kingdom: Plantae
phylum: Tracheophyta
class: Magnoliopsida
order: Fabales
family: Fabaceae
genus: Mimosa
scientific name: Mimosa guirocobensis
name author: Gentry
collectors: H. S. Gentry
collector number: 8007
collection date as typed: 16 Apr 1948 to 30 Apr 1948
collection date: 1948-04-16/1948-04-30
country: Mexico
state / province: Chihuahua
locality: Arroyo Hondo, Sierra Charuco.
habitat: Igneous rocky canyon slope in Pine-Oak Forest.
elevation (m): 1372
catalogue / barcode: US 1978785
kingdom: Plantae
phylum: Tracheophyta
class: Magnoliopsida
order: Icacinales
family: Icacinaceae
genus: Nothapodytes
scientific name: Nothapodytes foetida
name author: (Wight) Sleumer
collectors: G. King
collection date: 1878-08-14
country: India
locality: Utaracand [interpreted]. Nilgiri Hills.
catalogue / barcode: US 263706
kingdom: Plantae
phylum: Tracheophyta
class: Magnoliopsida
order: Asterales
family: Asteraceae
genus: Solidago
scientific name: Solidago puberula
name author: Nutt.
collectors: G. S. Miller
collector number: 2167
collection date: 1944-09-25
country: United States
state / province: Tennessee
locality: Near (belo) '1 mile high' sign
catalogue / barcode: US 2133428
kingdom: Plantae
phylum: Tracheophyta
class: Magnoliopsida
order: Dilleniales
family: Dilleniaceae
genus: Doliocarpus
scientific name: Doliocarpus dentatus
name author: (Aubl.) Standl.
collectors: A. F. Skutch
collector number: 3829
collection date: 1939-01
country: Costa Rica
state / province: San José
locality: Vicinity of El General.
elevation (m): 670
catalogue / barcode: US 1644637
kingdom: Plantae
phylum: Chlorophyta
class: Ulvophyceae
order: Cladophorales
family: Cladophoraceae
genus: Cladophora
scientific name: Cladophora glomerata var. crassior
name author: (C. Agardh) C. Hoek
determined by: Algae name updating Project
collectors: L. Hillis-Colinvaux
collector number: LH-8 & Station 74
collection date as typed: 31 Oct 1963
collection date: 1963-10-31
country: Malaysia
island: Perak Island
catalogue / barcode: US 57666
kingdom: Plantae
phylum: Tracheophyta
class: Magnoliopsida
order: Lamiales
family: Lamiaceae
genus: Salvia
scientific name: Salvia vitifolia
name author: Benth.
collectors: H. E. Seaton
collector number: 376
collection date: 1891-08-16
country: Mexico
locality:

══════════

[EXERCISE]
Please swap "habitat" for "setting" and give back only the data from its first line through the line that contains "elevation (m): 1372", both lines included and everything else unchanged.

[FINAL ANSWER]
kingdom: Plantae
phylum: Tracheophyta
class: Magnoliopsida
order: Fabales
family: Fabaceae
genus: Mimosa
scientific name: Mimosa guirocobensis
name author: Gentry
collectors: H. S. Gentry
collector number: 8007
collection date as typed: 16 Apr 1948 to 30 Apr 1948
collection date: 1948-04-16/1948-04-30
country: Mexico
state / province: Chihuahua
locality: Arroyo Hondo, Sierra Charuco.
setting: Igneous rocky canyon slope in Pine-Oak Forest.
elevation (m): 1372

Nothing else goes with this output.